Let's figure out when games happen.

In [84]:
# Copy DF for this analysis.
sox_only = sox.copy()
# Add weekday.
sox_only['day_of_week'] = pd.DatetimeIndex(sox_only.game_date).weekday

When do games occur during the week? **Monday is 0.**

In [85]:
games_by_dow = sox_only.groupby(['day_of_week']).agg({'game_time':len})
games_by_dow.columns = ['games']
games_by_dow

Unnamed: 0_level_0,games
day_of_week,Unnamed: 1_level_1
0,25
1,38
2,38
3,29
4,36
5,45
6,40


Answer: pretty consistently throughout the week. Slightly more on weekends, Tuesday, and Wednesday.

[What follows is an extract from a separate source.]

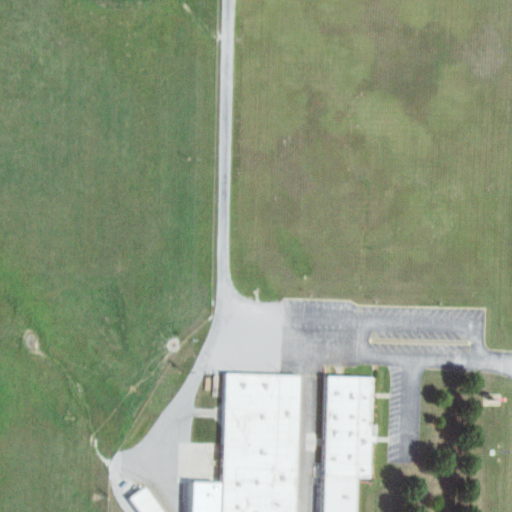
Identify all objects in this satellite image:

What about during the day?

In [90]:
# Group and aggregate by time.
games_by_time = sox_only.groupby(['game_time']).agg({'opponent':len})
games_by_time.columns = ['games']
# Sort and handle am/pm oddness.
games_by_time.sort(inplace=True)
games_by_time = games_by_time.ix[-2:,:].append(games_by_time.ix[:-2,:]) 
games_by_time

Unnamed: 0_level_0,games
game_time,Unnamed: 1_level_1
11:05 AM,3
12:35 PM,1
01:05 PM,7
01:10 PM,3
01:35 PM,44
02:05 PM,3
03:00 PM,1
03:05 PM,1
04:05 PM,14
05:30 PM,1


In [91]:
# Group and aggregate by rounded time.
games_by_time_rounded = sox_only.groupby(['game_time_rounded']).agg({'opponent':len})
games_by_time_rounded.columns = ['games']
# Sort and handle am/pm oddness.
games_by_time_rounded.sort(inplace=True)
games_by_time_rounded = games_by_time_rounded.ix[-2:,:].append(games_by_time_rounded.ix[:-2,:]) 
games_by_time_rounded

Unnamed: 0_level_0,games
game_time_rounded,Unnamed: 1_level_1
11:00 AM,3
12:30 PM,1
01:00 PM,10
01:30 PM,44
02:00 PM,3
03:00 PM,2
04:00 PM,14
05:30 PM,1
06:00 PM,2
06:30 PM,3


Now both. Use rounded time to cut down on volume.

In [94]:
# Group and aggregate by rounded time.
games_by_datetime = sox_only.groupby(['day_of_week','game_time_rounded']).agg({'opponent':len})
games_by_datetime.columns = ['games']
# Sort and handle am/pm oddness.
games_by_datetime.sort(inplace=True)
games_by_datetime

Unnamed: 0_level_0,Unnamed: 1_level_0,games
day_of_week,game_time_rounded,Unnamed: 2_level_1
0,01:30 PM,3
0,02:00 PM,1
0,06:00 PM,1
0,06:30 PM,1
0,07:00 PM,16
0,11:00 AM,3
1,01:00 PM,1
1,04:00 PM,1
1,06:00 PM,1
1,06:30 PM,1


Primetime games are common throughout, except for Sunday. Instead, Sunday features a lot of early afternoon games. As expected, weekdays don't show many afternoon games, though Friday shows more than other weekdays (at various times). It looks like primetime games Monday-Saturday and Sunday afternoon games show the highest potential.